> The problem: Somewhere below are a line with "Figure 3: The" and a later line with "Table 3. Effect". Output exactly those lines and all lines between them.

> The records:
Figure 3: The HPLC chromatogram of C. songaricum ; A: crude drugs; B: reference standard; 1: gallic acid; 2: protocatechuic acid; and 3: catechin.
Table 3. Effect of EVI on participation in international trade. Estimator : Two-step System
---
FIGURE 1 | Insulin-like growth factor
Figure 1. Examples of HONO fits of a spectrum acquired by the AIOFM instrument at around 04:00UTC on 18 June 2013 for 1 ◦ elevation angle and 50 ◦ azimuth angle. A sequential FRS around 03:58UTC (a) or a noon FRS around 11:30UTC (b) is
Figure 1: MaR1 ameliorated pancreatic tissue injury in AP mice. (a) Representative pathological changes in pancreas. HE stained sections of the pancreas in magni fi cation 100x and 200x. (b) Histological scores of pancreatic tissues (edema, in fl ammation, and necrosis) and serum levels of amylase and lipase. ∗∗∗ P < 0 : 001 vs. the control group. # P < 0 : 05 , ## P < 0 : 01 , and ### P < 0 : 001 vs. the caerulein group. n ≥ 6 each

> Answer space:
Figure 3: The HPLC chromatogram of C. songaricum ; A: crude drugs; B: reference standard; 1: gallic acid; 2: protocatechuic acid; and 3: catechin.
Table 3. Effect of EVI on participation in international trade. Estimator : Two-step System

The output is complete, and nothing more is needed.